Problem to solve >>
Continue the forum post about speeding up Buckwalter transliteration of Arabic text in Python, picking up right after its last line of code.

Provided text >>
Fast transliteration for Arabic Text with Python

2019-03-21 16:53发布

I always work on Arabic text files and to avoid problems with encoding I transliterate Arabic characters into English according to Buckwalter's scheme (http://www.qamus.org/transliteration.htm)

Here is my code to do so but it's very SLOW even with small files like 400 kb. Ideas to make it faster?

Thanks

     def transliterate(file):
          data = open(file).read()

Supplied records >>

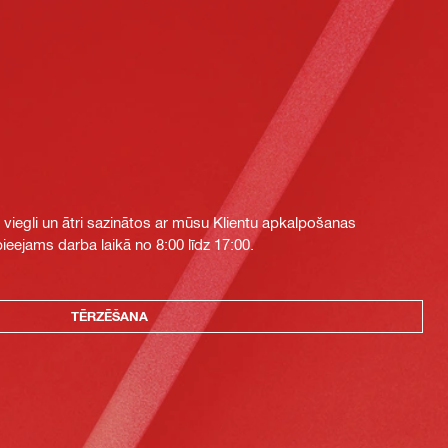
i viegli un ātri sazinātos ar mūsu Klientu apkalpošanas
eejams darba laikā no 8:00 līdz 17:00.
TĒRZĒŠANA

---

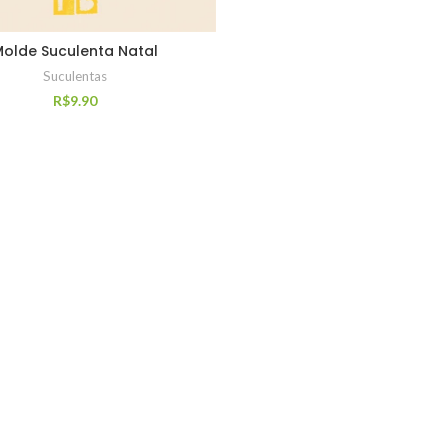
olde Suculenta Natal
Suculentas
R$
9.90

Solved exercise >>
          buckArab = {"'":"ء", "|":"آ", "?":"أ", "&":"ؤ", "<":"إ", "}":"ئ", "A":"ا", "b":"ب", "p":"ة", "t":"ت", "v":"ث", "g":"ج", "H":"ح", "x":"خ", "d":"د", "*":"ذ", "r":"ر", "z":"ز", "s":"س", "$":"ش", "S":"ص", "D":"ض", "T":"ط", "Z":"ظ", "E":"ع", "G":"غ", "_":"ـ", "f":"ف", "q":"ق", "k":"ك", "l":"ل", "m":"م", "n":"ن", "h":"ه", "w":"و", "Y":"ى", "y":"ي", "F":"ً", "N":"ٌ", "K":"ٍ", "~":"ّ", "o":"ْ", "u":"ُ", "a":"َ", "i":"ِ"}    
          for char in data: 
               for k, v in arabBuck.iteritems():
                     data = data.replace(k,v)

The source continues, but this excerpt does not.